**Record excerpts**
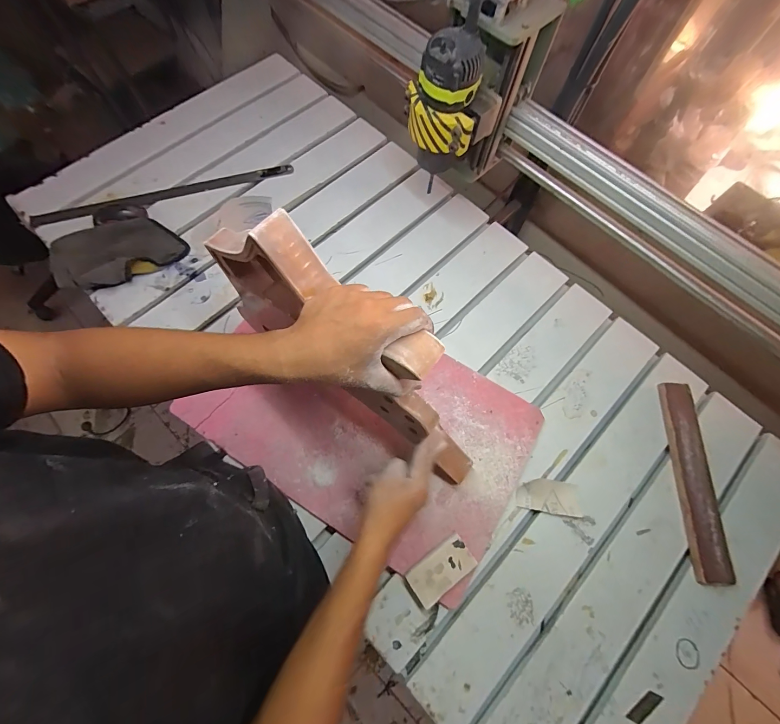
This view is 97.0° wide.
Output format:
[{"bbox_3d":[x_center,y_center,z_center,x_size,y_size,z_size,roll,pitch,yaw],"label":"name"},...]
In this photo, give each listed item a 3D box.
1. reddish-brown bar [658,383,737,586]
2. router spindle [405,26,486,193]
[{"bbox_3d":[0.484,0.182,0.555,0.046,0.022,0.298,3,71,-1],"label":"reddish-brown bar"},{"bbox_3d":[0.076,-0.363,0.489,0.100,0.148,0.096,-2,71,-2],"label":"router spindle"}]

**How to complete this task**
Print every record exactly, without the pictures.

**Solution to this problem**
This view is 97.0° wide.
Output format:
[{"bbox_3d":[x_center,y_center,z_center,x_size,y_size,z_size,roll,pitch,yaw],"label":"name"},...]
In this photo, give each listed item a 3D box.
1. reddish-brown bar [658,383,737,586]
2. router spindle [405,26,486,193]
[{"bbox_3d":[0.484,0.182,0.555,0.046,0.022,0.298,3,71,-1],"label":"reddish-brown bar"},{"bbox_3d":[0.076,-0.363,0.489,0.100,0.148,0.096,-2,71,-2],"label":"router spindle"}]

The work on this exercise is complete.